The Election Commission (EC) will ask the government to form a constitution review commission to recommend amendments critical to ensuring a strong parliamentary democracy.
Talking to reporters at his office yesterday, Election Commissioner Muhammed Sohul Hussain said a number of issues need to be addressed through constitutional amendments.
Those include allowing lawmakers to play due role in parliament, increasing the number of parliamentary seats, introducing bi-cameral parliament and proportional representation, raising the number of reserved seats for women through direct election and restructuring power between the highest constitutional posts.
“Our recommendation to form the review commission will be among the suggestions to be sent immediately to the government along with the outcome of EC's electoral reforms talks with political parties.
He added that the review commission to be comprised of legal experts can come up with a set of recommendations outlining how to bring necessary changes to the constitution.
Replying to a query, he said: “It's true the present government cannot amend the constitution in absence of parliament. However, it can at least begin the work to help the next parliament take decisions on the issues.”
Sohul also said the EC would ask the government to identify the war criminals and ensure their trial so that they cannot contest elections.
“We have already incorporated in the electoral laws provisions to that end.
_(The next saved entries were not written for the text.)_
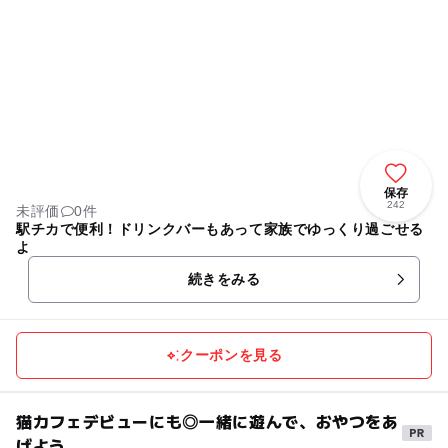
保存
242
未評価
0件
駅チカで便利！ドリンクバーもあって家族でゆっくり過ごせる
よ
続きをみる
クーポンを見る
猫カフェデビューにも◎一緒に遊んで、おやつをあ
げよう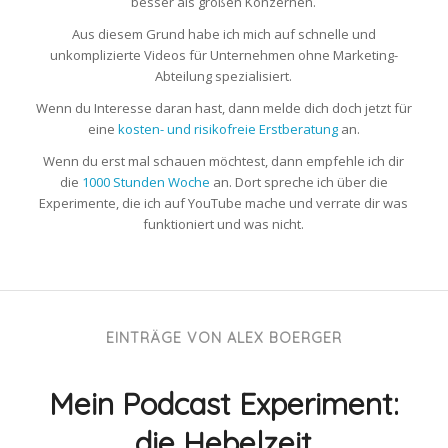
besser als großen Konzernen.
Aus diesem Grund habe ich mich auf schnelle und
unkomplizierte Videos für Unternehmen ohne Marketing-
Abteilung spezialisiert.
Wenn du Interesse daran hast, dann melde dich doch jetzt für
eine
kosten- und risikofreie Erstberatung
an.
Wenn du erst mal schauen möchtest, dann empfehle ich dir
die
1000 Stunden Woche
an. Dort spreche ich über die
Experimente, die ich auf YouTube mache und verrate dir was
funktioniert und was nicht.
EINTRÄGE VON ALEX BOERGER
Mein Podcast Experiment:
die Hebelzeit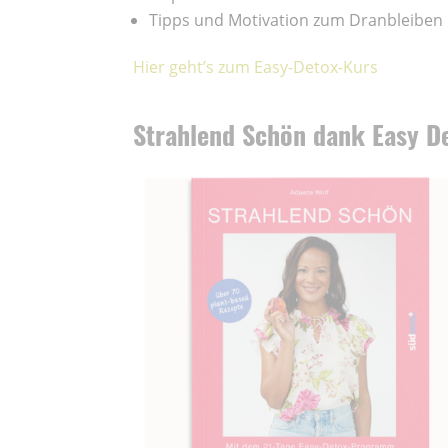
Tipps und Motivation zum Dranbleiben
Hier geht’s zum Easy-Detox-Kurs
Strahlend Schön dank Easy D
But the war criminals would have to be convicted if they are to be adjudged disqualified from the polls,” he observed.
The election commissioner said political parties raised the issues and made suggestions during the dialogue with the EC between September last year and February.
In its report on the talks, the EC has made a set of recommendations in line with what had been discussed with the political parties.
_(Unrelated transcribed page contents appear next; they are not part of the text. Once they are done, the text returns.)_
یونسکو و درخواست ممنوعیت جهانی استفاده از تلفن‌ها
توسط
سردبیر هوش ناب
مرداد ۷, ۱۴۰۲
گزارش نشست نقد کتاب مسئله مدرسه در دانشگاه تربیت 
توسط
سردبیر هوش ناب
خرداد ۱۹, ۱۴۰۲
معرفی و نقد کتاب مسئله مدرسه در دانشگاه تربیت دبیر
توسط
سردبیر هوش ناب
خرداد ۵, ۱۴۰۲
Those include the one for amending article 70 of the constitution that says a lawmaker from a political party shall vacate his seat if he resigns from the party or votes against it in parliament.
Defending the proposal, Sohul said the lawmakers should have freedom to express opinion in parliament without fear of losing membership.
He added, “Article 70 has long been blamed for preventing lawmakers from playing due role in parliament. So, it should be amended in consultation with the constitutional experts.”
Explaining their stance in favour of increasing the number of parliamentary seats, he said back when the number of parliamentary seats was fixed at 300 the country's population was 7.50 crore. Over the years, the population has doubled warranting a rise in constituencies to ensure proper representation of the electorates.
Similarly, Sohul said, the number of women reserved seats should be increased with a direct election system in place to help empowerment of women.
Besides, he said, the government can also consider introducing bi-cameral parliament and proportional representation, a system in which political parties are represented in parliament in proportion to percentage of the vote they get in polls.
He however did not elaborate on re-structuring of power between the highest constitutional posts.
The issue regarding a balance of power between the president and prime minister has been much-talked in the last few months.
Chief Adviser Fakhruddin Ahmed in his address to the nation on May 12 stressed the need for power re-structuring among the highest constitutional posts.
In response to criticism that the EC is stepping beyond its jurisdiction by making the recommendations to the government, Chief Election Commissioner (CEC) ATM Shamsul Huda has earlier said they have not done anything outside their dominion.
"It is well within our jurisdiction to make recommendations to the government on issues relating to ensuring free, fair and credible elections," he said on February 27.
Citing examples from the Indian EC's practices, he said the CEC there has made 58 recommendations to their prime minister including the ones for amending the constitution.